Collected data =
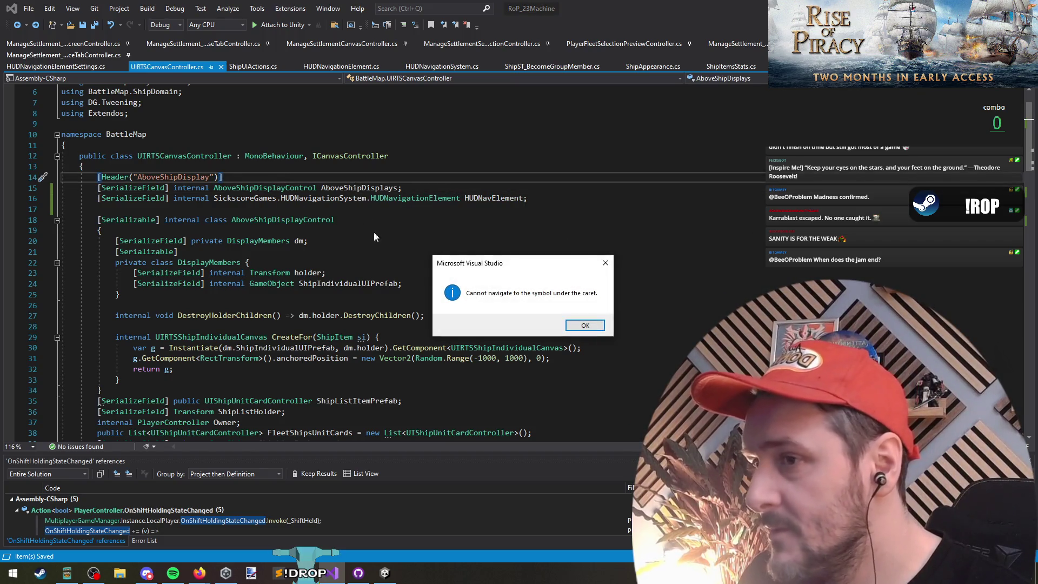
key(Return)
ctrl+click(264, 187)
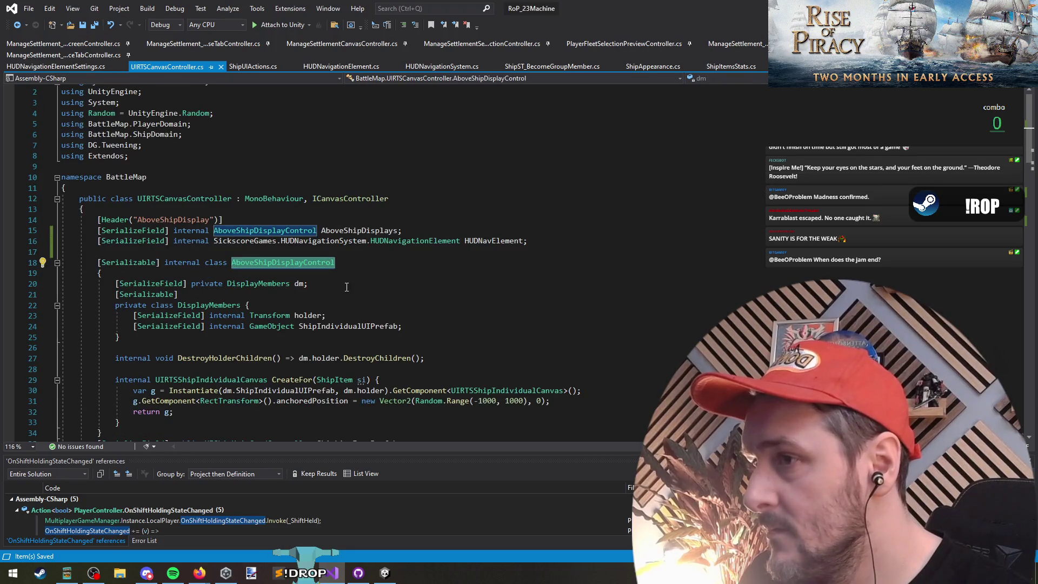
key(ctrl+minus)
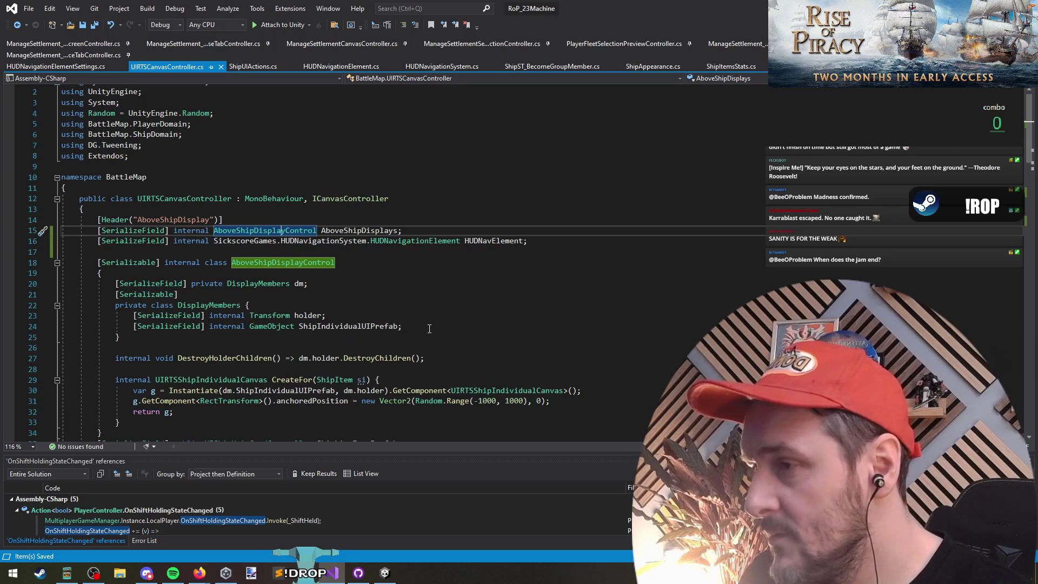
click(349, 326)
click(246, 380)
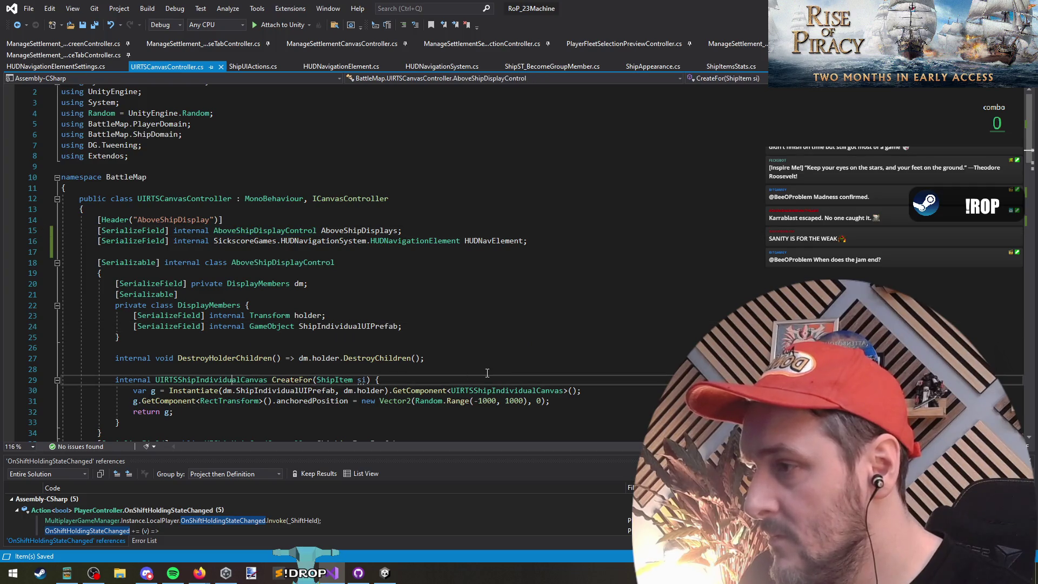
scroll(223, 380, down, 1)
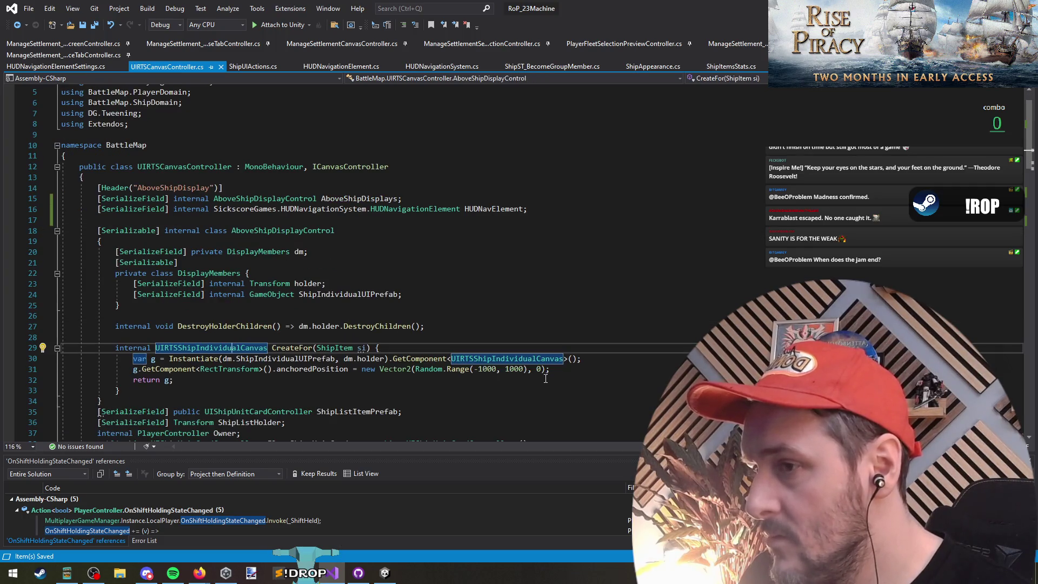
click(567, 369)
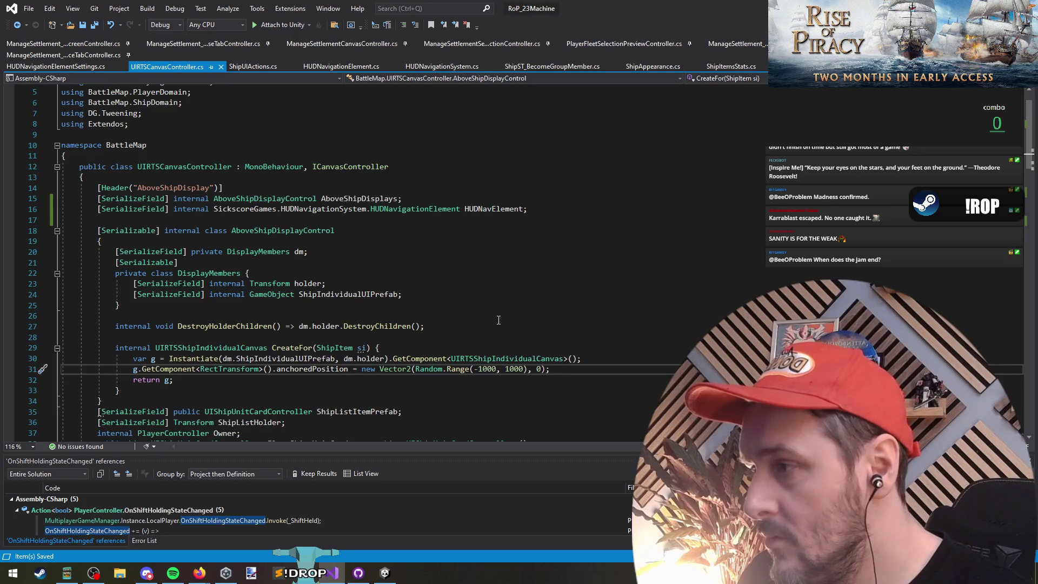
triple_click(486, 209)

The problem = The required answer is the lines from the one that contains "ctrl+click(264, 187)" through the last line of the records, restated word for word, with every picture dropped.

Written solution =
ctrl+click(264, 187)
key(ctrl+minus)
click(349, 326)
click(246, 380)
scroll(223, 380, down, 1)
click(567, 369)
triple_click(486, 209)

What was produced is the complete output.